István Orosz, eserlerini “Hiç kimse” mahlasıyla imzalıyor; Macarca yazılışıyla Utisz.  Her ne kadar eserlerinin arkasına gizlenmeyi seçse de onun elinden çıkmış bir yapıtı görenler Orosz’u tereddütsüz tanıyor. Ressam, grafik sanatçısı ve kısa film yönetmeni István Orosz’un Türkiye’deki ilk kapsamlı sergisi, 20 Şubat’a dek Ankara’daki Güler Sanat’ta devam ediyor.

1984’ten beri Utisz takma adını kullanan sanatçı, Utisz için “Tek gözlü devin kör olmasıyla sonuçlanan Odysseus’un ünlü Kikloplar hikâyesinde de kullandığı takma isimdir’’ diyor:  “Eserlerime uygun bir isim olduğunu düşündüm. Çünkü benim işlerim de aslında bir nevi göze yapılan bir saldırı.”

Bay “Hiç kimse”nin yapıtlarının en önemli özelliği, anamorfoz tekniğiyle yapılmış olmaları. Görüntü illüzyonu olarak da nitelendirilebilecek bu çok özel teknik, Orosz’un eserlerinde bir çeşit oyun kurmaya dönüşüyor. Mimari, matematik, perspektif soruları, edebiyat ve hayat; her şey var bu çalışmalarda.  Sergideki her bir çalışmanın kendine has hikâyesiyle baş başa kaldığımızda bu illüzyonun parçası olmak, bizleri şaşırtıyor ve oyuna dâhil olunca da zor bir bilmeceyi çözmenin hazzına benzer bir duygu yaratıyor.

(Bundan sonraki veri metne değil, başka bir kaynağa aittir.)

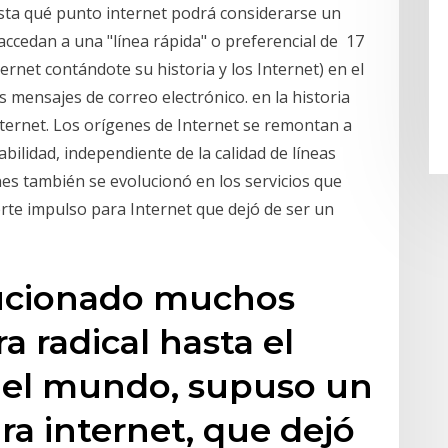
asta qué punto internet podrá considerarse un
accedan a una "línea rápida" o preferencial de 17
rnet contándote su historia y los Internet) en el
s mensajes de correo electrónico. en la historia
ternet. Los orígenes de Internet se remontan a
bilidad, independiente de la calidad de líneas
ones también se evolucionó en los servicios que
te impulso para Internet que dejó de ser un
lucionado muchos
 radical hasta el
 el mundo, supuso un
ra internet, que dejó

Sergide, sanatçının Edgar Allan Poe’dan Shakespeare’e, Dürer’den Dali’ye sanat serüvenine ilham veren isimlere referanslarla oluşturduğu anamorfik çalışmalarından bir seçki yer alıyor.  Sergide yer alan en çarpıcı dizi ise 15. yüzyılın en önemli kitaplarından biri olarak kabul edilen, Sebastian Brant’in satirik kitabı Aptallar Gemisi’nin Orosz tarafından çizilmiş yorumlarından oluşuyor.  Uzaktan bakıldığında bir dizi kurukafadan oluşan bu olağanüstü incelikteki işe yakınlaştıkça, her biri ayrı bir hikâyenin ya da insanlık durumunun tasviri olan imgeler gözler önüne seriliyor.  Brant’ın şiir biçimindeki uzun taşlaması, günahlar ve manevi huzursuzluklarla çürümüş, hasta bir toplumun zayıflıklarının ve aksaklıklarının alegorisini dile getiriyor. Orosz, bu eser için ürettiği grafik seriyle algı ve göz oyunlarının en etkileyici örneklerinden birine imza atmış.

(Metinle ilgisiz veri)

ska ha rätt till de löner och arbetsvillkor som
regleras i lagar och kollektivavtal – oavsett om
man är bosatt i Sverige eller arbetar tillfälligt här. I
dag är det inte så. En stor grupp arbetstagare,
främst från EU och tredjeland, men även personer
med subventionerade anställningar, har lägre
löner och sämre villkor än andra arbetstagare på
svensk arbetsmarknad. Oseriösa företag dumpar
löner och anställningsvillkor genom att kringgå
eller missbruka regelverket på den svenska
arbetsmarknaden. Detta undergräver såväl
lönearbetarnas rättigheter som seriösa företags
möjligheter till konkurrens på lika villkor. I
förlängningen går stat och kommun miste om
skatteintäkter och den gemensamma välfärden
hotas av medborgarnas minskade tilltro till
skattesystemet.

Bay “Hiç kimse”nin hikâyesinde önemli bir dönüm noktası var.  1989’da Sovyetler Birliği’nin dağılmasının ardından Macaristan’ın değişen siyasi rejim döneminde Orosz, “Yoldaşlar, bitti’’ başlıklı bir afiş hazırlamış. Kalın enseli bir Rus askerinin yer aldığı afiş, bir gece içinde Macaristan’ın her köşesine ulaştırılmış ve sokaklara asılmış. Sergide bu afiş yer almıyor; ancak sanatçının web sitesinde görülebilir.

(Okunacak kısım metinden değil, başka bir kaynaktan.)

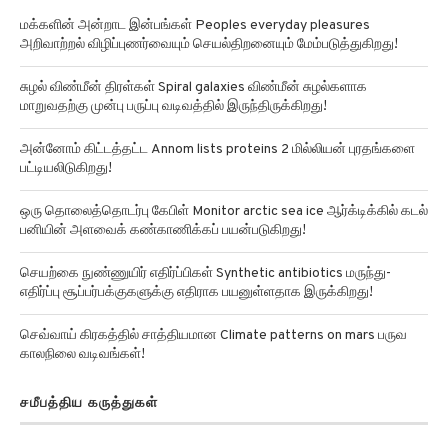
மக்களின் அன்றாட இன்பங்கள் Peoples everyday pleasures
அறிவாற்றல் விழிப்புணர்வையும் செயல்திறனையும் மேம்படுத்துகிறது!
சுழல் விண்மீன் திரள்கள் Spiral galaxies விண்மீன் சுழல்களாக
மாறுவதற்கு முன்பு பருப்பு வடிவத்தில் இருந்திருக்கிறது!
அன்னோம் கிட்டத்தட்ட Annom lists proteins 2 மில்லியன் புரதங்களை
பட்டியலிடுகிறது!
ஒரு தொலைத்தொடர்பு கேபிள் Monitor arctic sea ice ஆர்க்டிக்கில் கடல்
பனியின் அளவைக் கண்காணிக்கப் பயன்படுகிறது!
செயற்கை நுண்ணுயிர் எதிர்ப்பிகள் Synthetic antibiotics மருந்து-
எதிர்ப்பு சூப்பர்பக்குகளுக்கு எதிராக பயனுள்ளதாக இருக்கிறது!
செவ்வாய் கிரகத்தில் சாத்தியமான Climate patterns on mars பருவ
காலநிலை வடிவங்கள்!
சமீபத்திய கருத்துகள்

Macar sanatçı, hikâyesini şöyle anlatıyor:

“Aslında o dönem için böyle bir tasarım çok riskliydi. Ancak afiş, kısa sürede o kadar yaygın ve ünlü oldu ki tasarımcısını, yani beni, ortadan kaldırmak anlamsızlaştı. 1956 devrimindeki “Ruslar Evinize Gidin” sloganını çağrıştırdığı için posterin etkisinin arttığını düşünüyorum. Afiş, insanların, 1956 yılında gaddarca bastırılan devrimle 1989 yılında bir bağ kurmasını sağladı. Bu afiş, Time dergisinde yayınladığında New York’tan bir arkadaşım bana mektup yazmıştı. Ülkeyi terk etmek zorunda kalırsam, Amerika’ya onun yanına gidebileceğimi söylüyordu. Bu mesajına çok şaşırmıştım; çünkü afişin kim tarafından yapıldığını kimsenin bilmediğini sanıyordum; imzam yoktu hiçbir yerde. O yıllarda telefonum bile yoktu, ama nasıl olmuşsa o afiş ta Küba’ya kadar ulaşmış.’’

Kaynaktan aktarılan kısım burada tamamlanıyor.